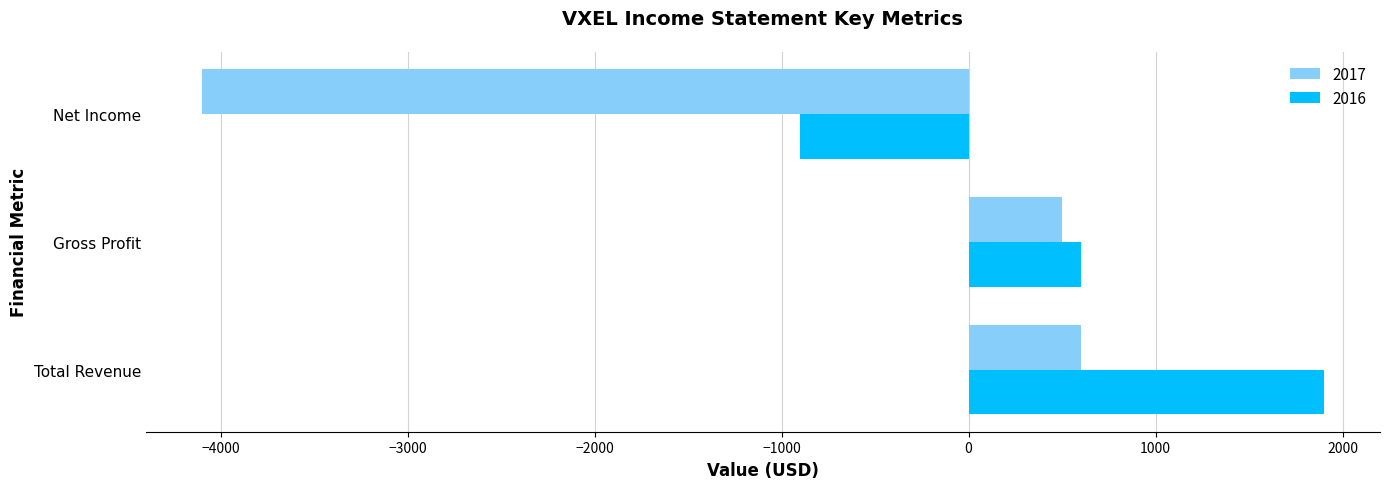

What is the approximate value of 2016 at Total Revenue, to the nearest 10?

1900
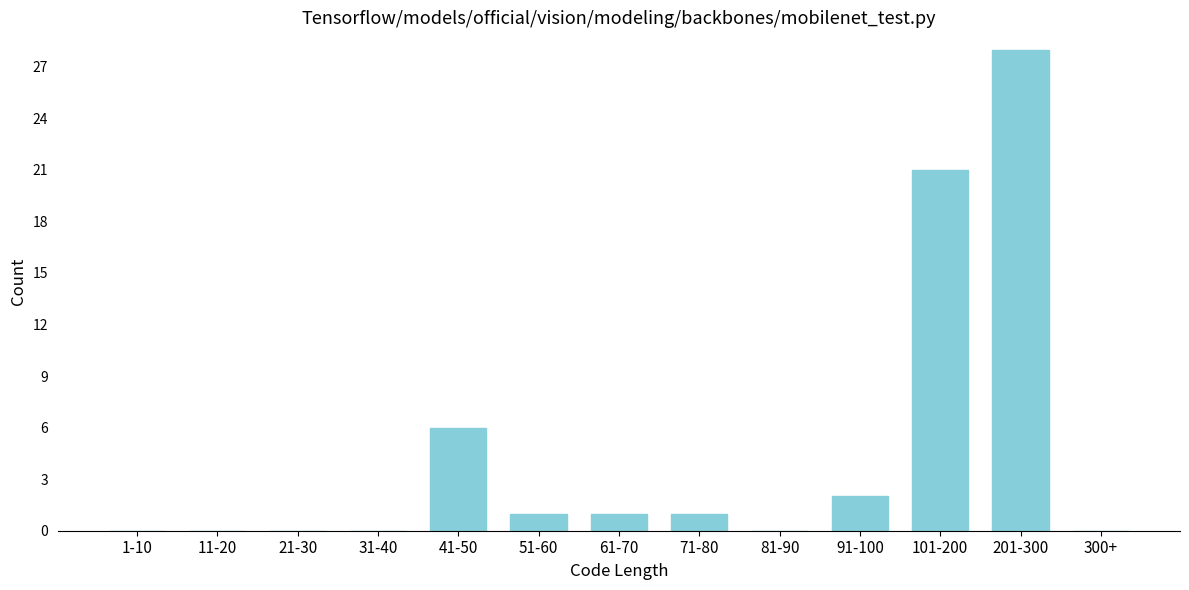

Reading left to right, extract all data points from this chart.

1-10=0	11-20=0	21-30=0	31-40=0	41-50=6	51-60=1	61-70=1	71-80=1	81-90=0	91-100=2	101-200=21	201-300=28	300+=0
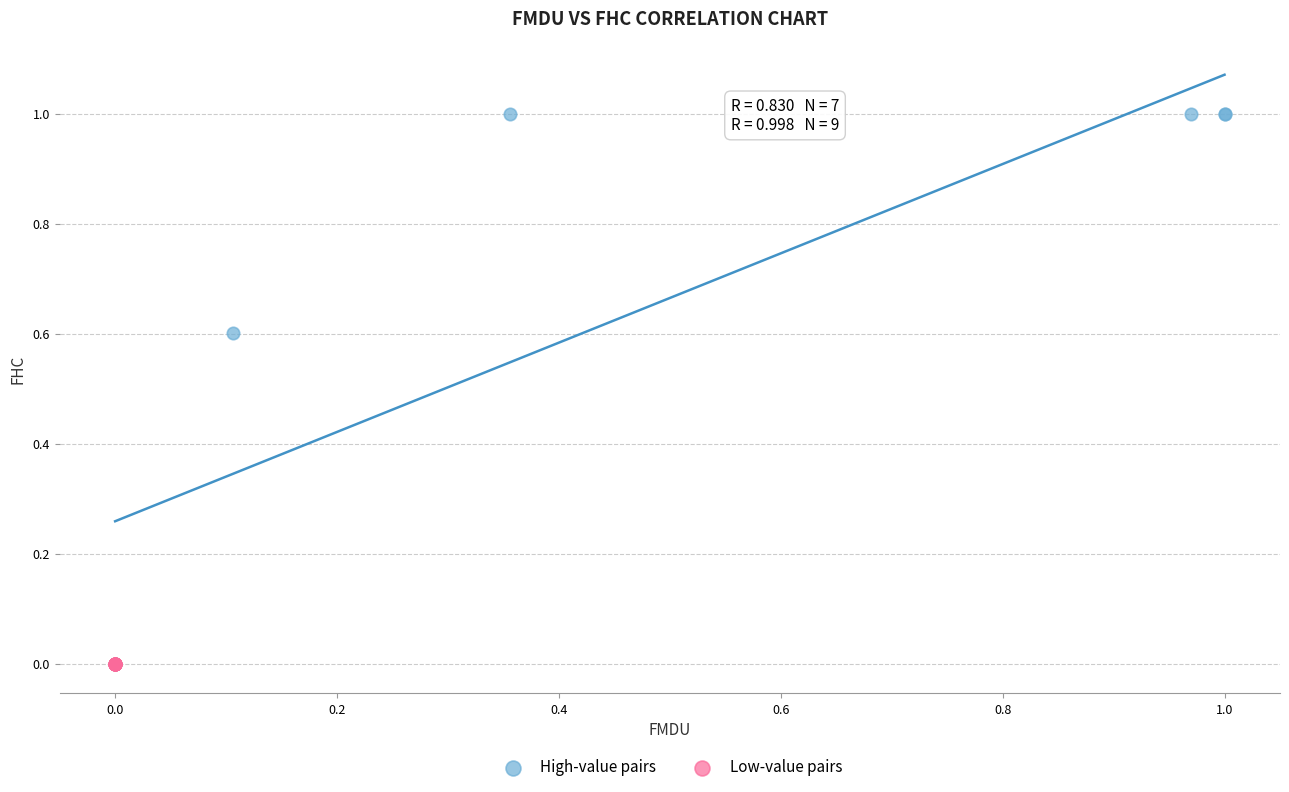

Which series contains the highest Y value?

High-value pairs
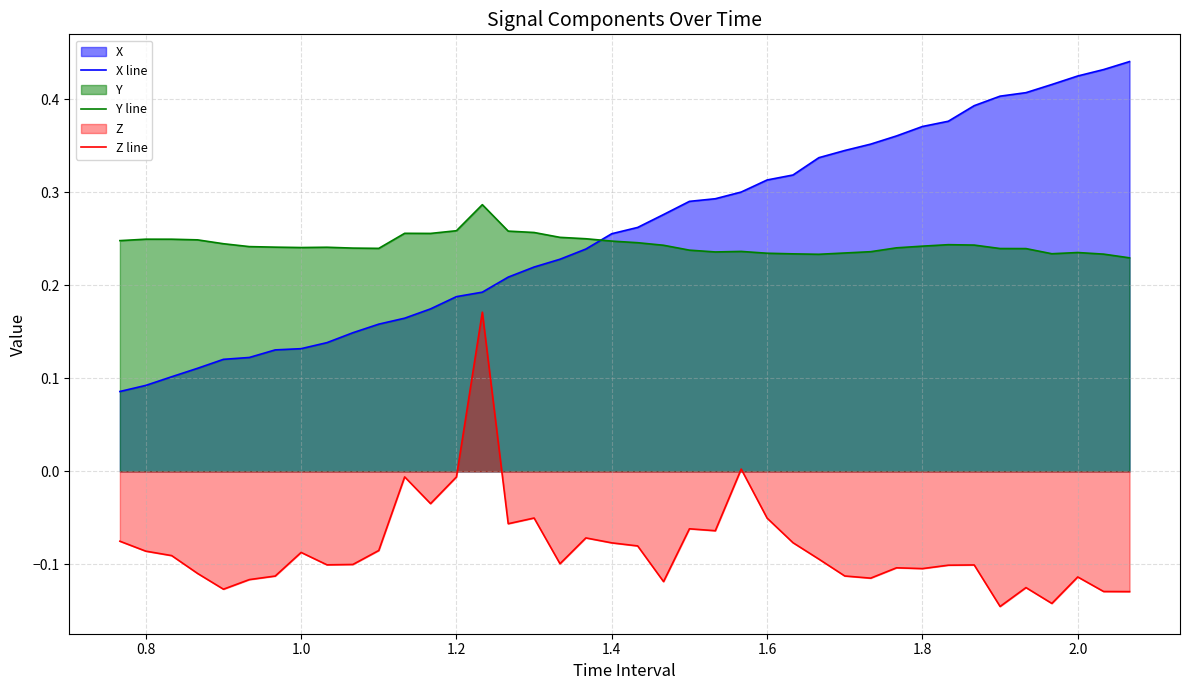

Which series has the largest total across all categories?

X line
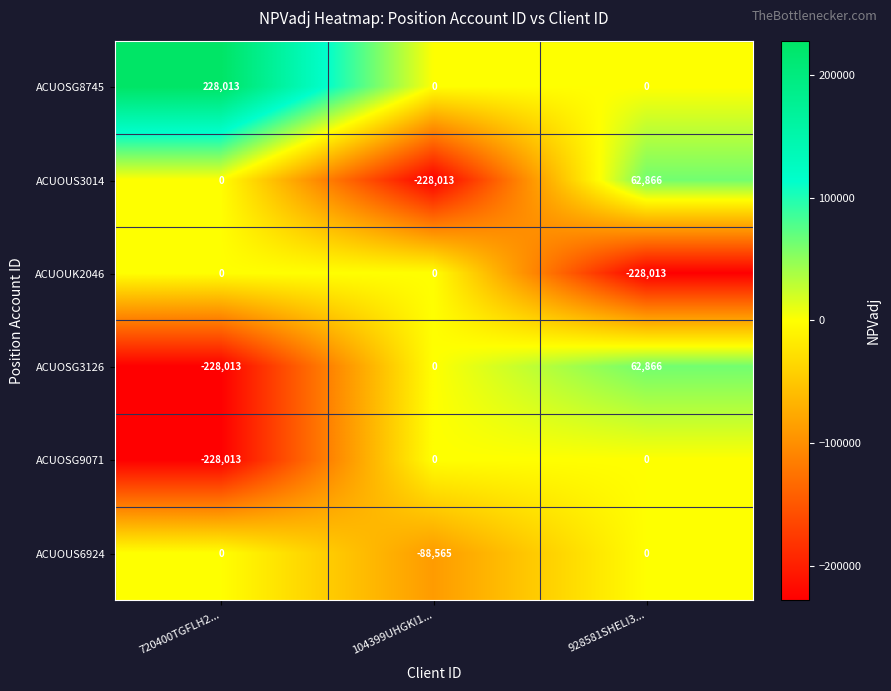

At which category is the sum across all series the highest?

928581SHELI3...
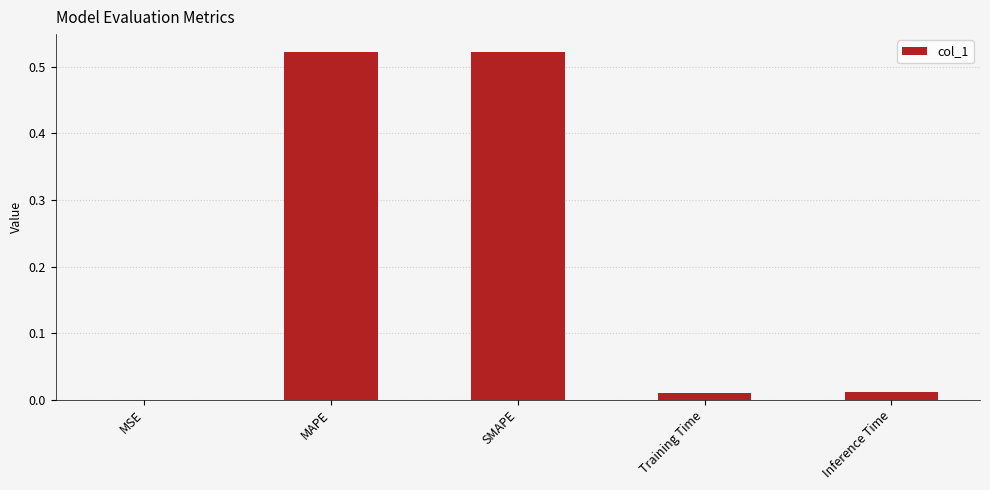

Which has a higher value, MSE or SMAPE?

SMAPE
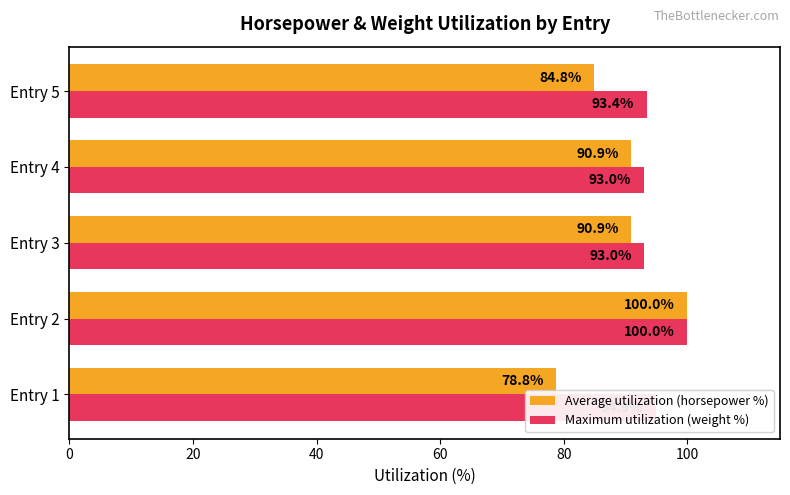

What is the smallest value displayed?

78.8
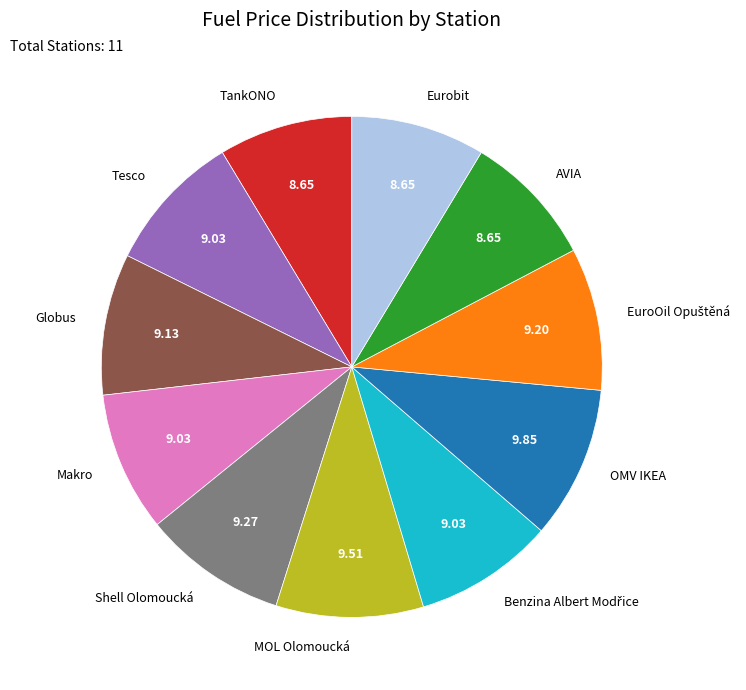

What is the ratio of the value at Makro to the value at MOL Olomoucká?

0.9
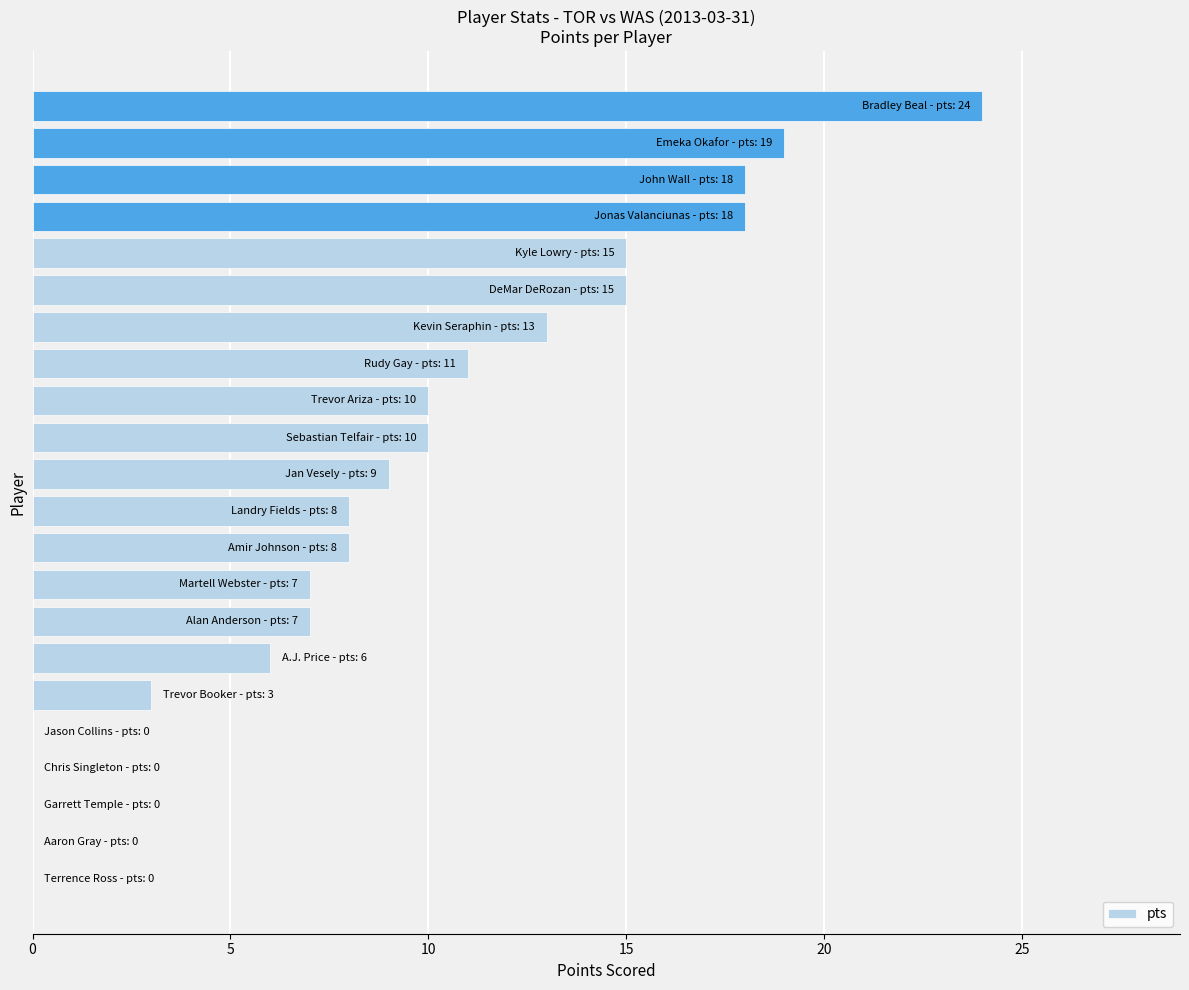

What is the maximum value shown in the chart?

24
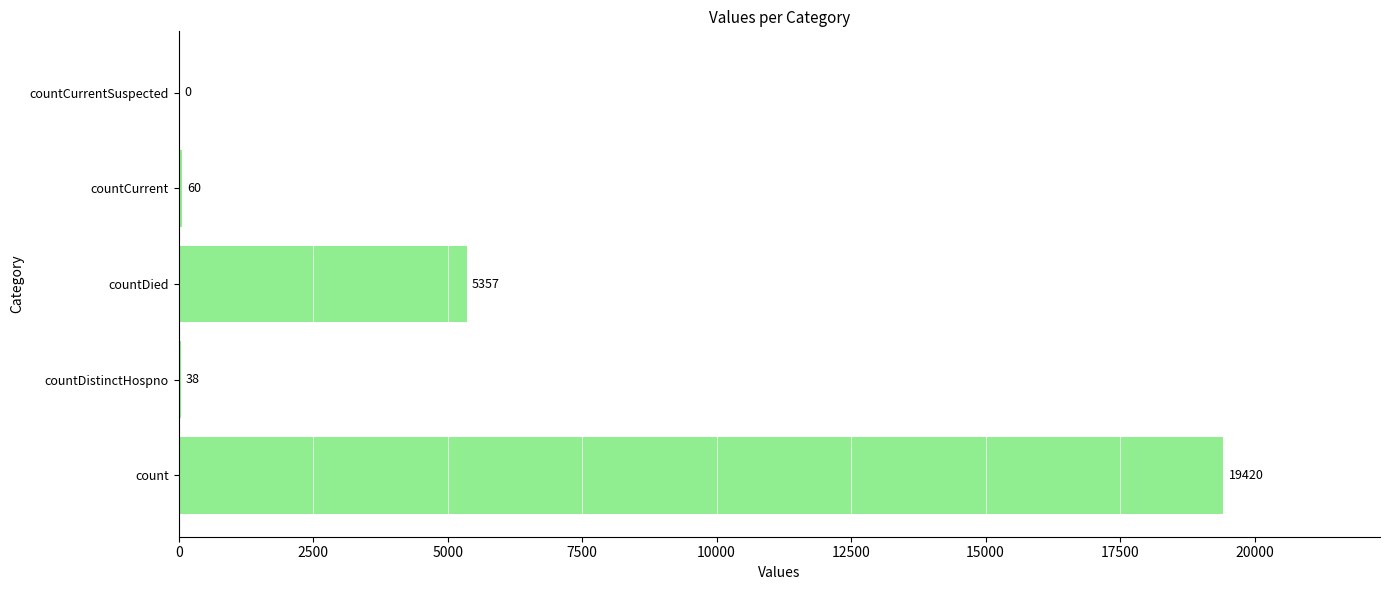

How many values are above zero?

4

^^^^

Type out all of the material above word for word, leaving out the pictures.

What is the approximate value of 2016 at Total Revenue, to the nearest 10?

1900

Reading left to right, extract all data points from this chart.

1-10=0	11-20=0	21-30=0	31-40=0	41-50=6	51-60=1	61-70=1	71-80=1	81-90=0	91-100=2	101-200=21	201-300=28	300+=0

Which series contains the highest Y value?

High-value pairs

Which series has the largest total across all categories?

X line

At which category is the sum across all series the highest?

928581SHELI3...

Which has a higher value, MSE or SMAPE?

SMAPE

What is the smallest value displayed?

78.8

What is the ratio of the value at Makro to the value at MOL Olomoucká?

0.9

What is the maximum value shown in the chart?

24

How many values are above zero?

4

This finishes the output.